The report of the Central Bank’s Sharia Council on announcing the results of the investigations and actions of the working group responsible for reviewing the correspondence received from the judicial authorities regarding the facility contracts of the country's banking network is as follows:

1- If the rate of return expressed in the facility application form is higher than the maximum expected rate of return approved by the Monetary and Credit Council, the resolution of the 29th session of the Sharia Council of the Central Bank on 23 Sep. 2020 will be the basis for action. *

2- How the bank acts in the losses resulting from civil Musharakah contracts based on the opinion of the Guardian Council is flawless.

3- Regarding the deferral of receivables of banks and non-bank credit institutions in the previous years and before the announcement of the "Instruction on how to defer the receivables of credit institutions", if it has been done based on relevant laws such as annual budget laws, including the Budget Law of 2013, there is no problem.

4- The use of civil Musharakah contract for granting working capital facilities for production units within the framework of the Central Bank's criteria is not prohibited from the sharia point of view.

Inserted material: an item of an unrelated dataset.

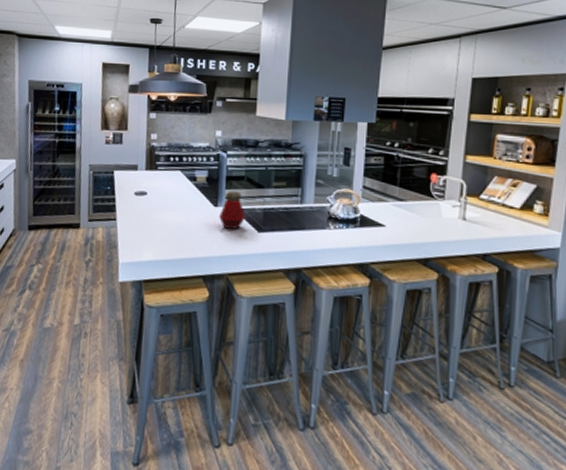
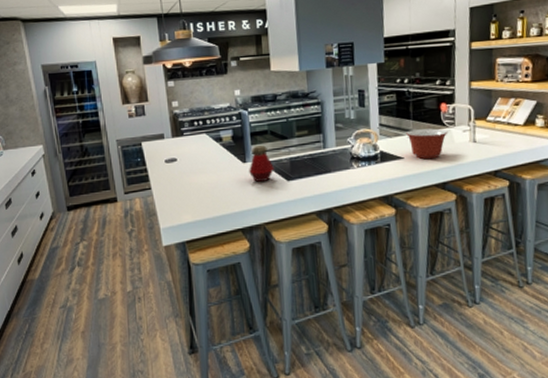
mixing bowl: none [391,197,436,232] -> present [406,128,448,160]

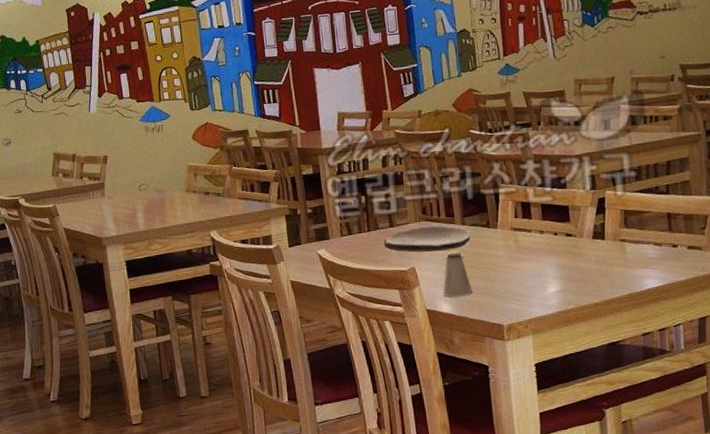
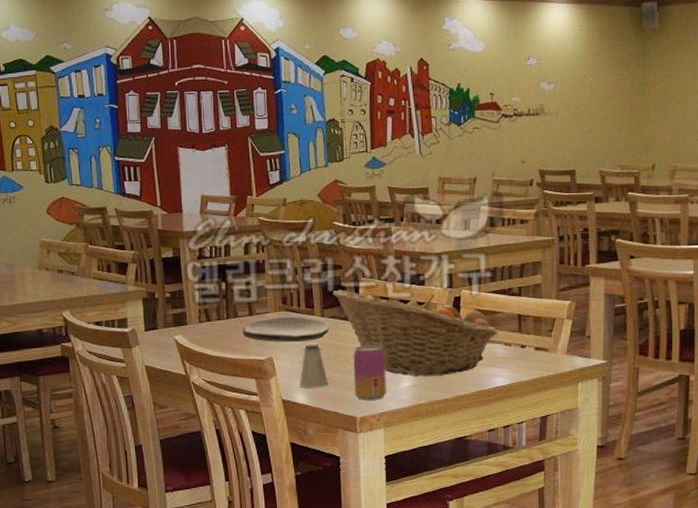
fruit basket: none [472,196,647,281] -> present [333,289,499,376]
beverage can: none [496,251,533,308] -> present [353,345,386,401]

5. In exchange contracts, the rate of return stated in the contract must be equal to the rate of return approved by the Monetary and Credit Council.

6- In connection with other inquiries in the received correspondence, including receiving the obligation to pay the debt from customers more than the mentioned amount, refusal of banks and non-bank credit institutions to deliver a copy of the contract to customers and non-compliance with the resolution of the Monetary and Credit Council regarding the relative distribution of funds received from the recipient facility, since it lacks sharia issues and considerations, there is no specific comment about it. In any case, the Central Bank's notifications regarding such cases are essential.

The violation of the rate of return of the facilities approved by the Monetary and Credit Council does not invalidate the contract, but is subject to the disciplinary measures of the Central Bank.